▶ [What you should do]: Could you output the entries that follow exactly, omitting any pictures they contain?

▶ [Stored data entries]:
[Start of Attachment]
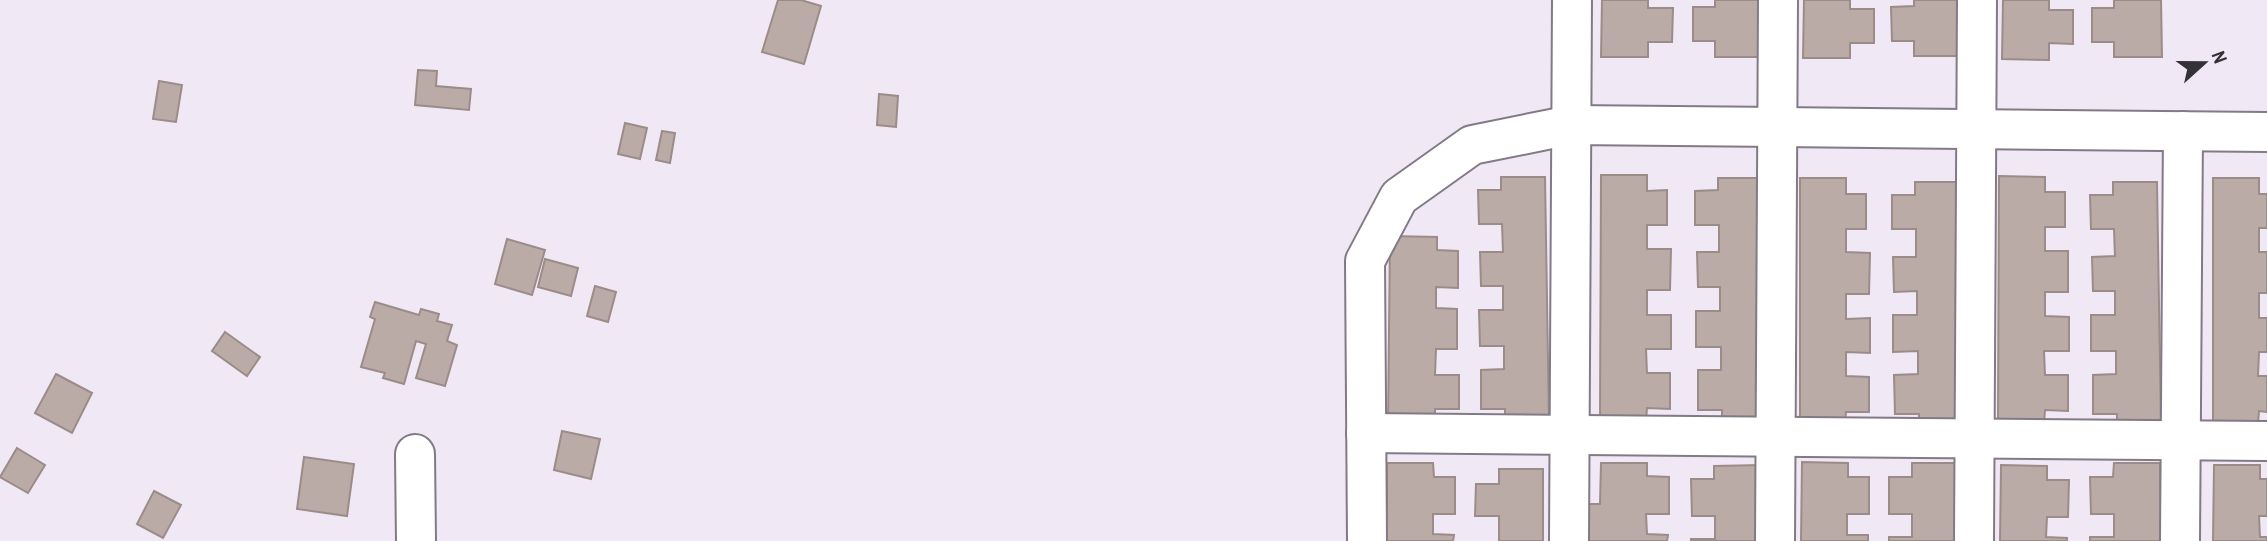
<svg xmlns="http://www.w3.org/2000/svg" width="2267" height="541" font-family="'Archivo Narrow',sans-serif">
<rect width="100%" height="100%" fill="#f1e8f5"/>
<!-- building -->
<g fill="#bbaba7" stroke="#9c8c89" stroke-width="2">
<polygon points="778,0 801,0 821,6 804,64 762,52"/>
<polygon points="1602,0 1648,0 1648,8 1673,8 1672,42 1648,42 1648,57 1601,57"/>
<polygon points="1715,0 1762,0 1762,57 1715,57 1715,41 1693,41 1693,7 1715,7"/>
<polygon points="1804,0 1850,0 1850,9 1874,9 1874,43 1850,43 1850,58 1803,58"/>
<polygon points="1914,0 1961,0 1961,56 1914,56 1914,41 1892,41 1891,7 1914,6"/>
<polygon points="2003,0 2049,0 2049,10 2073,10 2073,44 2049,43 2049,60 2002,59"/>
<polygon points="2114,0 2161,0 2162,57 2114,57 2114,42 2092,42 2092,8 2114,8"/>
<polygon points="418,70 437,71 436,86 471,89 469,110 415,105"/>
<polygon points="159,81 182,85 176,122 153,119"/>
<polygon points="879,94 898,96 896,127 877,125"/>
<polygon points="625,123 647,128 640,159 618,154"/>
<polygon points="662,131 675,133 670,163 656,160"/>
<polygon points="1601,175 1647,175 1647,191 1667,190 1667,225 1647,225 1647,249 1671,249 1670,290 1647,290 1647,315 1671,315 1671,349 1646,349 1647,373 1670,373 1670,409 1647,408 1646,421 1600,421"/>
<polygon points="1999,176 2045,177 2045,192 2065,192 2065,227 2045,227 2045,251 2068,251 2068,292 2045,292 2045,316 2069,317 2069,351 2044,351 2045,375 2068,375 2068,411 2045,410 2044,423 1998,422"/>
<polygon points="1501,177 1545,177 1549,421 1505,422 1505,409 1481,409 1481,370 1504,369 1504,346 1480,346 1479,310 1503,310 1503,286 1481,286 1480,252 1503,252 1502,224 1479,224 1478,190 1501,190"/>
<polygon points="1718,178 1762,178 1766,422 1722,422 1722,410 1698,410 1698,370 1721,370 1721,347 1696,347 1696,311 1720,311 1720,287 1698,287 1697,252 1719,252 1719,225 1695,225 1695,191 1718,190"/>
<polygon points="1800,178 1846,178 1846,194 1866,194 1866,229 1846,229 1846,252 1870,253 1869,294 1846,294 1846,319 1870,318 1870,353 1846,352 1846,376 1869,377 1869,412 1846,412 1845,424 1800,424"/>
<polygon points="2213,178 2259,178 2259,194 2267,194 2267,228 2259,228 2259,252 2267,252 2267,293 2259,293 2259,318 2267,318 2267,352 2259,352 2258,376 2267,376 2267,412 2259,411 2258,424 2213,424"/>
<polygon points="1915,182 1959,182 1963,426 1919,427 1919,414 1895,414 1894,375 1918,374 1918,351 1893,352 1893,315 1917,315 1917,291 1894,292 1893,257 1916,257 1916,229 1892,229 1892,195 1915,195"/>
<polygon points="2113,182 2157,182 2161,426 2117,426 2117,414 2093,414 2093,375 2116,374 2116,351 2091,351 2091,315 2115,315 2115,291 2093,291 2092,257 2115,256 2114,229 2091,229 2090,195 2113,195"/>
<polygon points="1390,236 1437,237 1437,250 1458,251 1458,288 1436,287 1436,308 1457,309 1457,349 1436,349 1435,375 1459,375 1459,409 1435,409 1435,425 1388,424"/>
<polygon points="507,239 545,250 532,295 495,284"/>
<polygon points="545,259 578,268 571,296 538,287"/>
<polygon points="595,286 616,292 608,322 587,316"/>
<polygon points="375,302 419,315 421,309 439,314 437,321 452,325 447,341 457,345 445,386 416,378 426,344 416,341 404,384 383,378 385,373 361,367 375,319 370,317"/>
<polygon points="225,332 260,357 247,376 212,351"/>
<polygon points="56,374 92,393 72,433 35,413"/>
<polygon points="562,431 600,439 591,479 554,470"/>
<polygon points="17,448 45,465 28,493 0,477"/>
<polygon points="304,457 354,464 347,516 297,509"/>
<polygon points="1802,462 1848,463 1848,477 1869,477 1869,514 1847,514 1847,535 1868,535 1868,541 1801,541"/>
<polygon points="1387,463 1433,463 1434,477 1455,477 1455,514 1433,514 1433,534 1454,535 1453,541 1387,541"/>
<polygon points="1601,463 1647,463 1647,476 1669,477 1669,514 1646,514 1647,534 1668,535 1667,541 1588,541 1589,504 1600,504"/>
<polygon points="1912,463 1959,463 1959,541 1889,541 1889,537 1912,537 1912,514 1889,514 1889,477 1912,477"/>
<polygon points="2114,463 2160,463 2161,541 2090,541 2090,537 2114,537 2114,514 2091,514 2090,477 2113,477"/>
<polygon points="1762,465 1762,541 1691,541 1691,539 1715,539 1715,516 1692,516 1691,479 1714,479 1714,466"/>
<polygon points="2001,465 2047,466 2047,480 2069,480 2068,517 2047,517 2046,537 2067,538 2067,541 2000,541"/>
<polygon points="2214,465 2260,465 2260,479 2267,479 2267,516 2259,516 2260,537 2267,537 2267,541 2213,541"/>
<polygon points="1499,469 1543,469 1543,541 1499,541 1499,516 1475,516 1476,484 1499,484"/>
<polygon points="154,491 181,505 163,538 137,524"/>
</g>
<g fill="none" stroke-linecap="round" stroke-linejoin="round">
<defs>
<g id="minor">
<polyline points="1366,433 2267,441"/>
<polyline points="415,454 416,541"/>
<polyline points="1367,541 1365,261 1399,197 1472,145 1571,125 2267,132"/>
<polyline points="1569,541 1572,0"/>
<polyline points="1775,541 1778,0"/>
<polyline points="1974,541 1977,0"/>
<polyline points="2180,541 2183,131"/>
</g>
</defs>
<!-- minor casing -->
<use href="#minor" stroke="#827a85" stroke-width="42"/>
<!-- minor -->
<use href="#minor" stroke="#fff" stroke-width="38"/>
</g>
<!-- north arrow -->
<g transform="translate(2204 63) rotate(69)" stroke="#f1e8f5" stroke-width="5" paint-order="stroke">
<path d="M0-5L12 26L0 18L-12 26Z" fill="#353237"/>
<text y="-10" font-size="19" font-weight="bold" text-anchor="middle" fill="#353237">N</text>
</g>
</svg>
[End of Attachment]
▶ [Final answer]:
<svg xmlns="http://www.w3.org/2000/svg" width="2267" height="541" font-family="'Archivo Narrow',sans-serif">
<rect width="100%" height="100%" fill="#f1e8f5"/>
<!-- building -->
<g fill="#bbaba7" stroke="#9c8c89" stroke-width="2">
<polygon points="778,0 801,0 821,6 804,64 762,52"/>
<polygon points="1602,0 1648,0 1648,8 1673,8 1672,42 1648,42 1648,57 1601,57"/>
<polygon points="1715,0 1762,0 1762,57 1715,57 1715,41 1693,41 1693,7 1715,7"/>
<polygon points="1804,0 1850,0 1850,9 1874,9 1874,43 1850,43 1850,58 1803,58"/>
<polygon points="1914,0 1961,0 1961,56 1914,56 1914,41 1892,41 1891,7 1914,6"/>
<polygon points="2003,0 2049,0 2049,10 2073,10 2073,44 2049,43 2049,60 2002,59"/>
<polygon points="2114,0 2161,0 2162,57 2114,57 2114,42 2092,42 2092,8 2114,8"/>
<polygon points="418,70 437,71 436,86 471,89 469,110 415,105"/>
<polygon points="159,81 182,85 176,122 153,119"/>
<polygon points="879,94 898,96 896,127 877,125"/>
<polygon points="625,123 647,128 640,159 618,154"/>
<polygon points="662,131 675,133 670,163 656,160"/>
<polygon points="1601,175 1647,175 1647,191 1667,190 1667,225 1647,225 1647,249 1671,249 1670,290 1647,290 1647,315 1671,315 1671,349 1646,349 1647,373 1670,373 1670,409 1647,408 1646,421 1600,421"/>
<polygon points="1999,176 2045,177 2045,192 2065,192 2065,227 2045,227 2045,251 2068,251 2068,292 2045,292 2045,316 2069,317 2069,351 2044,351 2045,375 2068,375 2068,411 2045,410 2044,423 1998,422"/>
<polygon points="1501,177 1545,177 1549,421 1505,422 1505,409 1481,409 1481,370 1504,369 1504,346 1480,346 1479,310 1503,310 1503,286 1481,286 1480,252 1503,252 1502,224 1479,224 1478,190 1501,190"/>
<polygon points="1718,178 1762,178 1766,422 1722,422 1722,410 1698,410 1698,370 1721,370 1721,347 1696,347 1696,311 1720,311 1720,287 1698,287 1697,252 1719,252 1719,225 1695,225 1695,191 1718,190"/>
<polygon points="1800,178 1846,178 1846,194 1866,194 1866,229 1846,229 1846,252 1870,253 1869,294 1846,294 1846,319 1870,318 1870,353 1846,352 1846,376 1869,377 1869,412 1846,412 1845,424 1800,424"/>
<polygon points="2213,178 2259,178 2259,194 2267,194 2267,228 2259,228 2259,252 2267,252 2267,293 2259,293 2259,318 2267,318 2267,352 2259,352 2258,376 2267,376 2267,412 2259,411 2258,424 2213,424"/>
<polygon points="1915,182 1959,182 1963,426 1919,427 1919,414 1895,414 1894,375 1918,374 1918,351 1893,352 1893,315 1917,315 1917,291 1894,292 1893,257 1916,257 1916,229 1892,229 1892,195 1915,195"/>
<polygon points="2113,182 2157,182 2161,426 2117,426 2117,414 2093,414 2093,375 2116,374 2116,351 2091,351 2091,315 2115,315 2115,291 2093,291 2092,257 2115,256 2114,229 2091,229 2090,195 2113,195"/>
<polygon points="1390,236 1437,237 1437,250 1458,251 1458,288 1436,287 1436,308 1457,309 1457,349 1436,349 1435,375 1459,375 1459,409 1435,409 1435,425 1388,424"/>
<polygon points="507,239 545,250 532,295 495,284"/>
<polygon points="545,259 578,268 571,296 538,287"/>
<polygon points="595,286 616,292 608,322 587,316"/>
<polygon points="375,302 419,315 421,309 439,314 437,321 452,325 447,341 457,345 445,386 416,378 426,344 416,341 404,384 383,378 385,373 361,367 375,319 370,317"/>
<polygon points="225,332 260,357 247,376 212,351"/>
<polygon points="56,374 92,393 72,433 35,413"/>
<polygon points="562,431 600,439 591,479 554,470"/>
<polygon points="17,448 45,465 28,493 0,477"/>
<polygon points="304,457 354,464 347,516 297,509"/>
<polygon points="1802,462 1848,463 1848,477 1869,477 1869,514 1847,514 1847,535 1868,535 1868,541 1801,541"/>
<polygon points="1387,463 1433,463 1434,477 1455,477 1455,514 1433,514 1433,534 1454,535 1453,541 1387,541"/>
<polygon points="1601,463 1647,463 1647,476 1669,477 1669,514 1646,514 1647,534 1668,535 1667,541 1588,541 1589,504 1600,504"/>
<polygon points="1912,463 1959,463 1959,541 1889,541 1889,537 1912,537 1912,514 1889,514 1889,477 1912,477"/>
<polygon points="2114,463 2160,463 2161,541 2090,541 2090,537 2114,537 2114,514 2091,514 2090,477 2113,477"/>
<polygon points="1762,465 1762,541 1691,541 1691,539 1715,539 1715,516 1692,516 1691,479 1714,479 1714,466"/>
<polygon points="2001,465 2047,466 2047,480 2069,480 2068,517 2047,517 2046,537 2067,538 2067,541 2000,541"/>
<polygon points="2214,465 2260,465 2260,479 2267,479 2267,516 2259,516 2260,537 2267,537 2267,541 2213,541"/>
<polygon points="1499,469 1543,469 1543,541 1499,541 1499,516 1475,516 1476,484 1499,484"/>
<polygon points="154,491 181,505 163,538 137,524"/>
</g>
<g fill="none" stroke-linecap="round" stroke-linejoin="round">
<defs>
<g id="minor">
<polyline points="1366,433 2267,441"/>
<polyline points="415,454 416,541"/>
<polyline points="1367,541 1365,261 1399,197 1472,145 1571,125 2267,132"/>
<polyline points="1569,541 1572,0"/>
<polyline points="1775,541 1778,0"/>
<polyline points="1974,541 1977,0"/>
<polyline points="2180,541 2183,131"/>
</g>
</defs>
<!-- minor casing -->
<use href="#minor" stroke="#827a85" stroke-width="42"/>
<!-- minor -->
<use href="#minor" stroke="#fff" stroke-width="38"/>
</g>
<!-- north arrow -->
<g transform="translate(2204 63) rotate(69)" stroke="#f1e8f5" stroke-width="5" paint-order="stroke">
<path d="M0-5L12 26L0 18L-12 26Z" fill="#353237"/>
<text y="-10" font-size="19" font-weight="bold" text-anchor="middle" fill="#353237">N</text>
</g>
</svg>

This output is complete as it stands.